The patients swamped the county fairground here for a three-day health extravaganza of free care organized by Remote Area Medical, an aid group that holds these events across the country. This one involved about 1,400 volunteers serving 2,300 men and women who needed care of every kind.

Some patients camped out for three days at the fairground gate before the clinic opened to make sure they would be treated.

The health fair reminded me of scenes I’ve witnessed in refugee camps in South Sudan. But here in America?

The sight is a wrenching reminder of how many Americans slip through the cracks. No other advanced country permits this level of suffering — and if the GOP health-care plan goes through, millions more will lose their health coverage.

“Walking around, listening to people, it breaks your heart,” said Gov. Terry McAuliffe, a Democrat, whom I encountered on the fairground. “We need a healthy workforce, and this is a disgrace.”

“Shame on us as a nation,” McAuliffe added. “This is an embarrassment to our country.”

That’s what I feel, too: humiliation that Americans need to be rescued by a group originally intended to help people in the world’s poorest countries (mixed with pride at the altruistic spirit that attracted so many volunteers, paying their own expenses to come here). To me, the fundamental lesson is that even under Obamacare, too many people don’t have coverage, and we urgently need a single-payer universal health care system along the lines of Medicare for all.

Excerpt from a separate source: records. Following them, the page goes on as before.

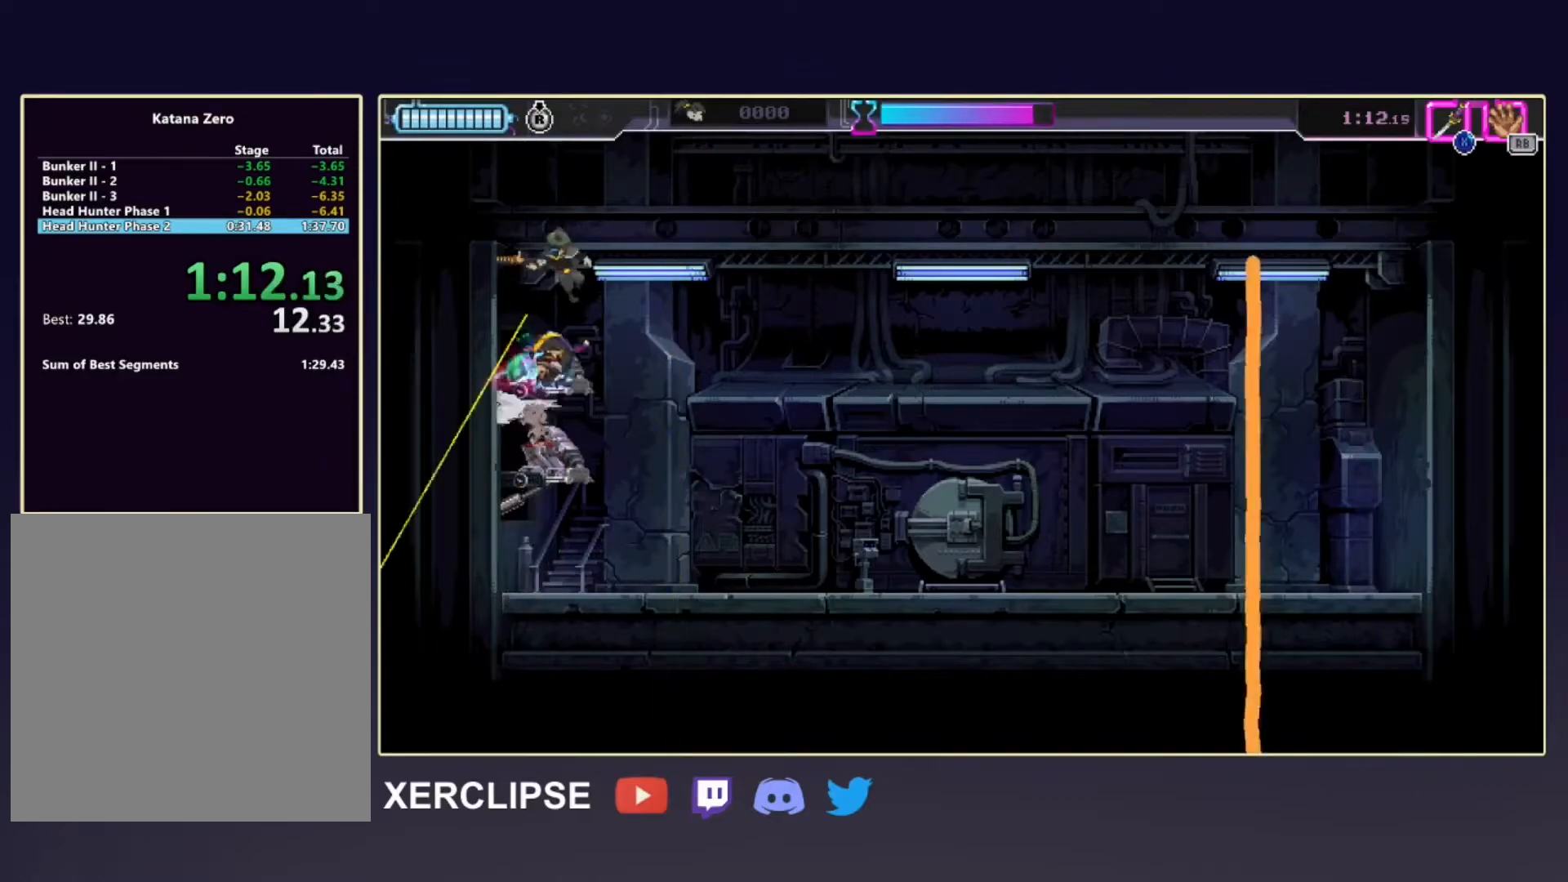
{"buttons": [], "left_stick": "right", "events": [[100, "A", "up"], [100, "left_stick", "left"], [133, "X", "down"], [233, "left_stick", "right"], [250, "X", "up"]]}
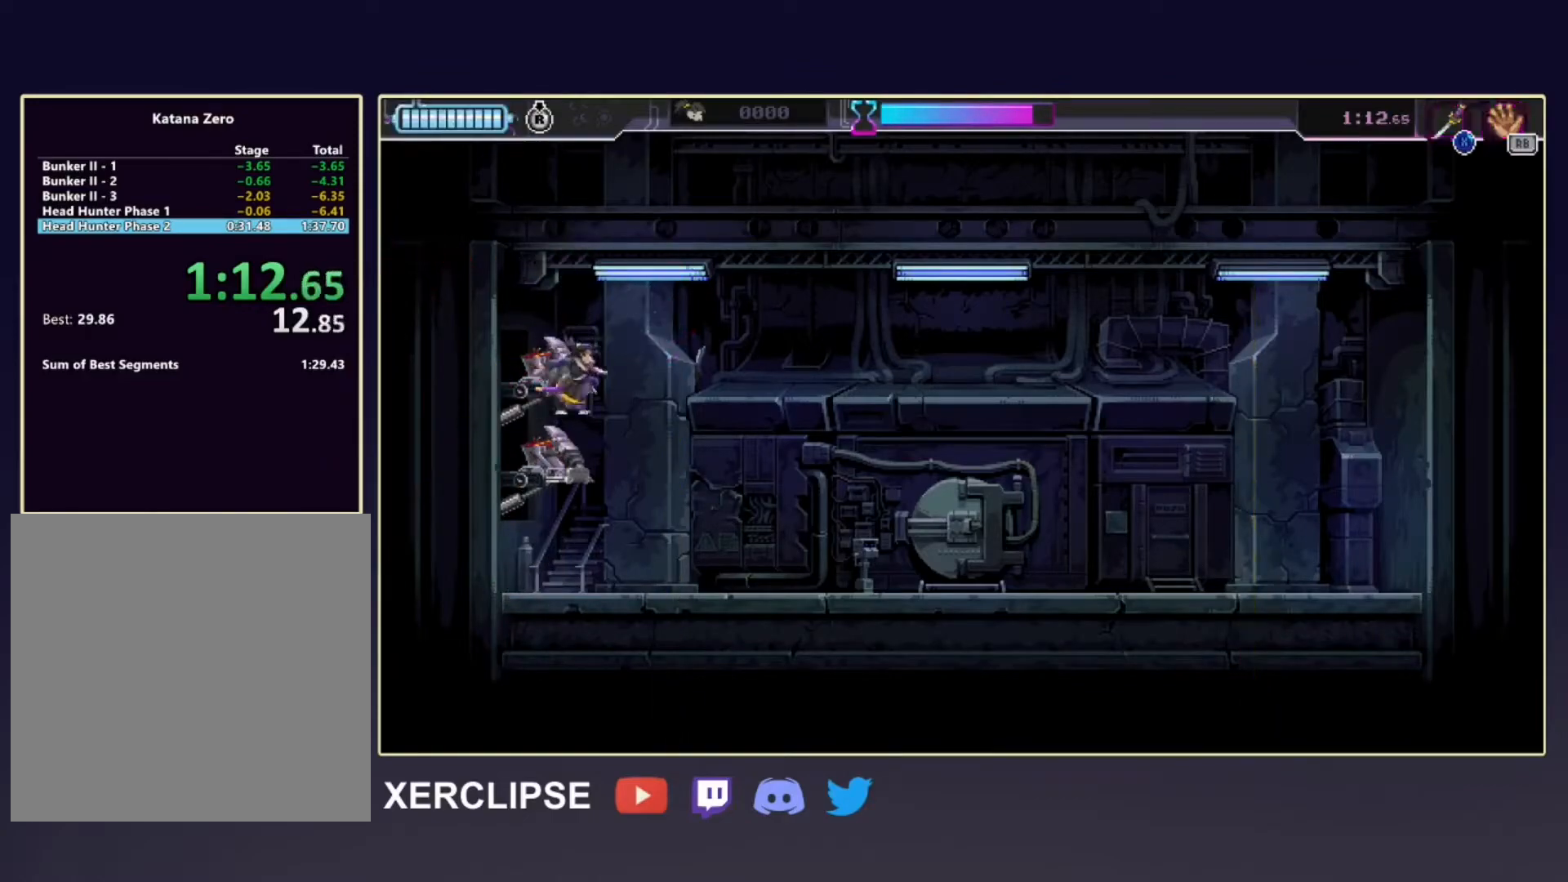
{"buttons": ["R2"], "left_stick": "right", "events": [[317, "R2", "down"]]}
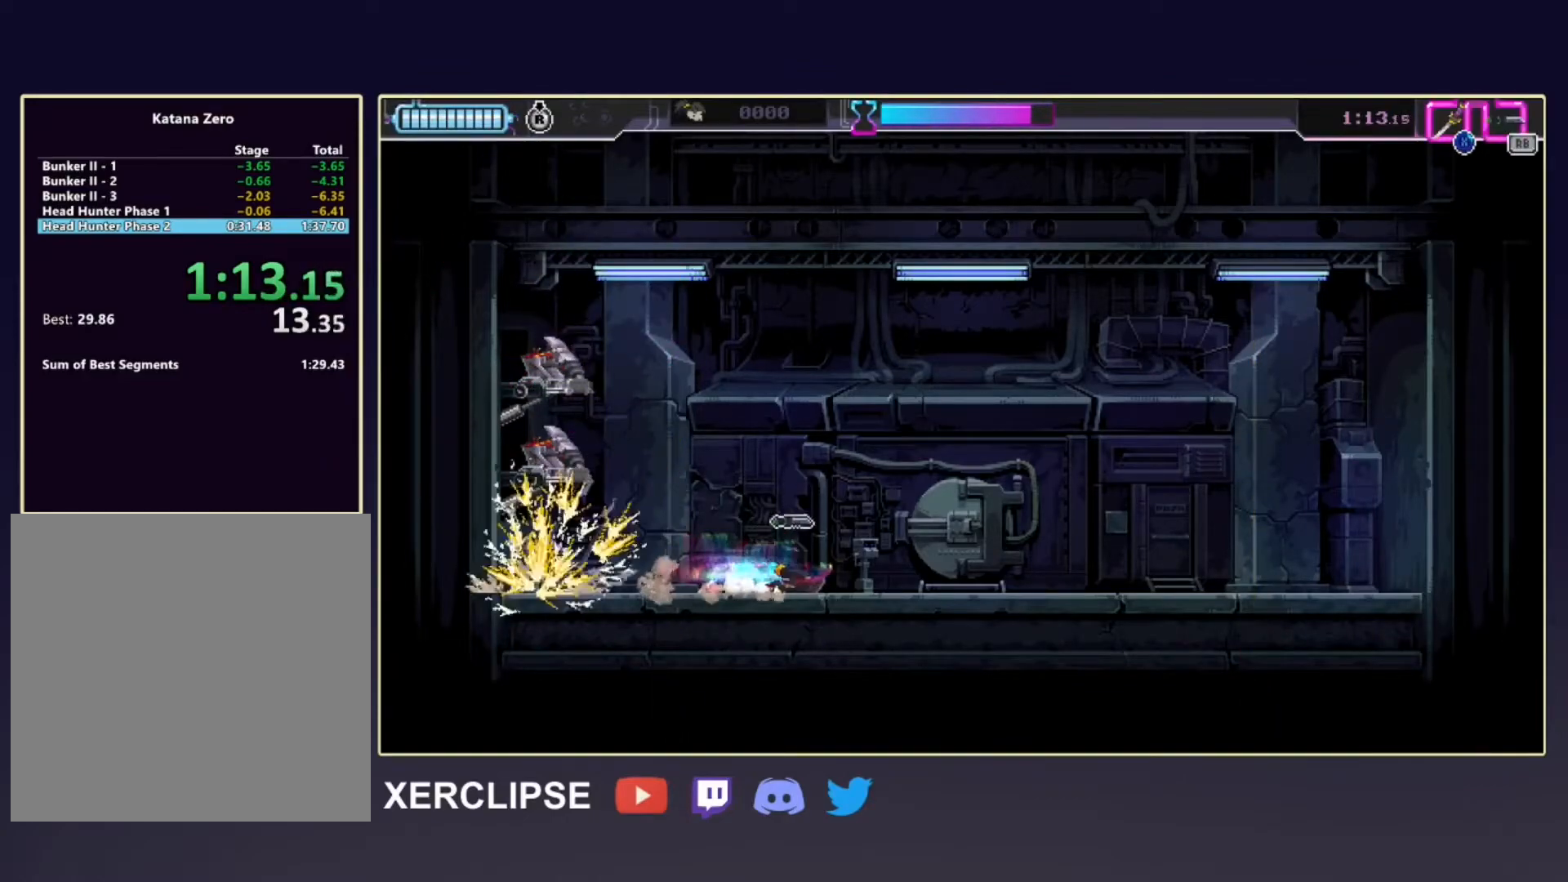
{"buttons": ["L2"], "left_stick": "right", "events": [[117, "R2", "up"], [283, "left_stick", "left"], [333, "L2", "down"], [333, "R1", "down"], [433, "R1", "up"], [433, "left_stick", "right"]]}
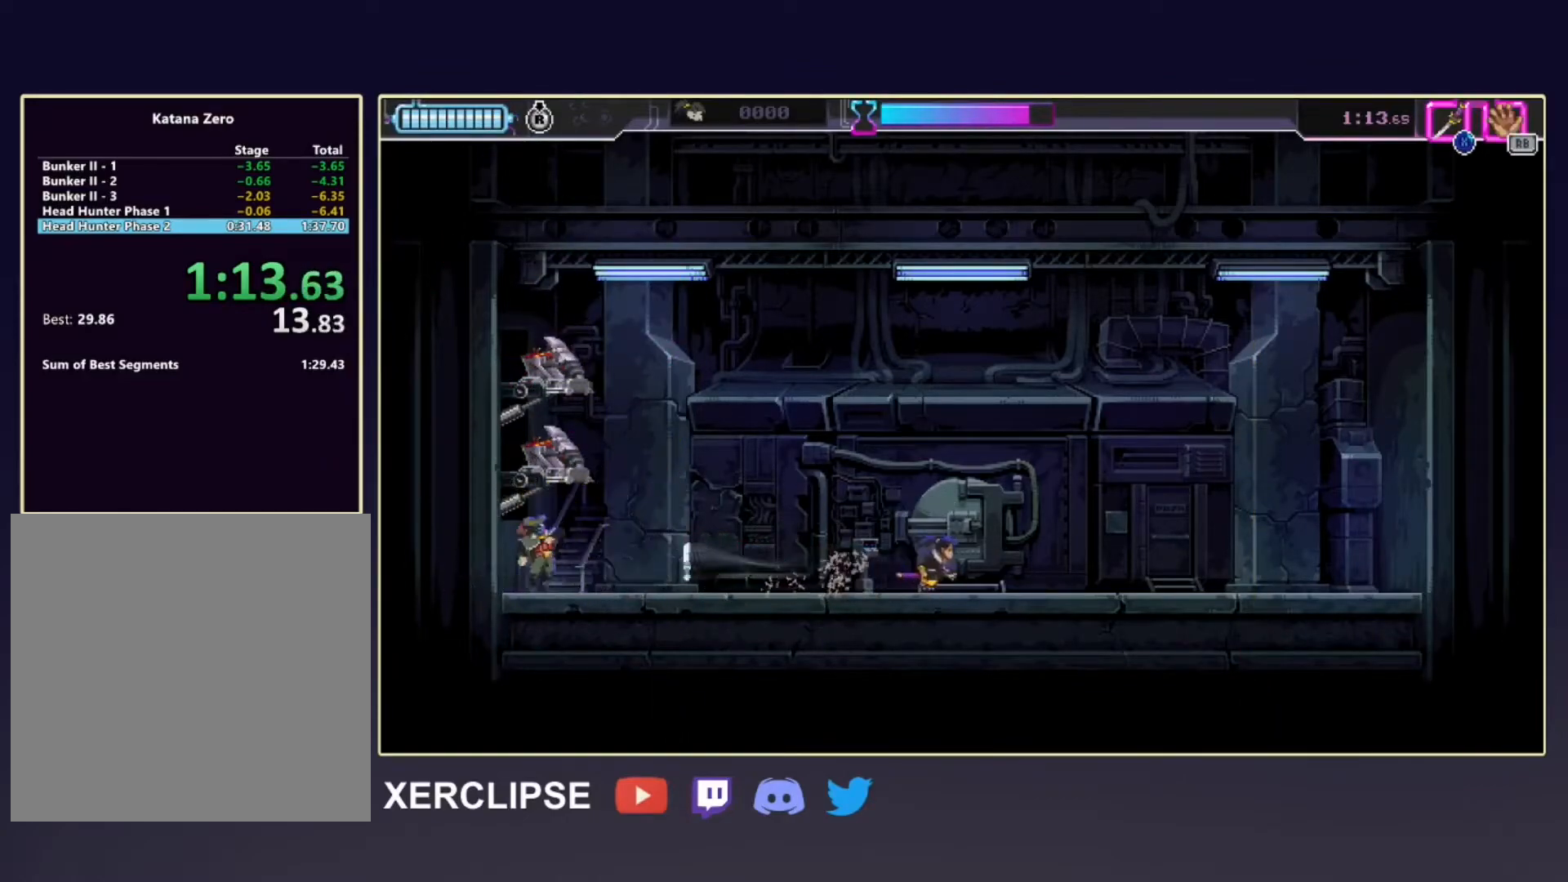
{"buttons": ["L2"], "left_stick": "right", "events": []}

Remote Area Medical is the brainchild of Stan Brock, 81, a onetime British cowboy who in the 1950s managed one of the world’s biggest ranches, overseeing 50,000 cattle in Guyana in South America.

When he was badly injured by a wild horse, Brock was told it would be a 26-day hike to the nearest doctor. So he recovered on his own — but began to think about supplying health care to deprived areas.

Brock ended up founding Remote Area Medical to work in places like the Amazon, Haiti and Uganda. But then one day he had a call from Sneedville, Tennessee, where the hospital had just closed and the dentist moved out. “Can you come here?” the caller asked.

Brock loaded a dental chair on the back of a pickup truck and brought in a dentist as well — and 150 people lined up, desperate for oral care. The result is that while it continues some international work, Remote Area Medical also treats people in the world’s superpower.

Brock is a character: He discovered a species of bat that is named for him, and today he has no home but unrolls a pad each evening and sleeps on the floor of Remote Area Medical’s permanent offices in Tennessee. At 5 a.m. on the first day here, Brock opened the gate and began admitting people eager for care.

As they surged past, many stopped to thank him; one man had tears in his eyes as he did so.

“I wish Mr. Trump would come,” Brock told me. “The health of these people is appalling.”

Obamacare and the expansion of Medicaid have helped, but this health fair underscores glaring gaps in American coverage, especially for dental and vision care, in ways that affect us all.

In the vision tent, a patient couldn’t see even the biggest letter at the top of the eye chart. As he waited for glasses, a volunteer asked, “And how did you get here?”

“Oh, I drove.”

Jennifer Jolliffee, a volunteer, told of a 6-year-old boy who had behavioral problems, couldn’t read and struggled at school. Then he had his first vision screening, and his parents learned that he could barely see. Soon he was looking around in wonderment through glasses.

In another area of the fairground, doctors saw patients in private “rooms” created by sheets dangled from strings with clothespins. In one such room, Dr. Ross Isaacs saw William Powers, a former bulldozer operator with severe kidney problems, and outlined how Powers could maximize his chances of a kidney transplant. “I’ve got hope again,” Powers told me as he left.

As for Isaacs, he put it this way: “The success of this event is an indictment of our health care system.”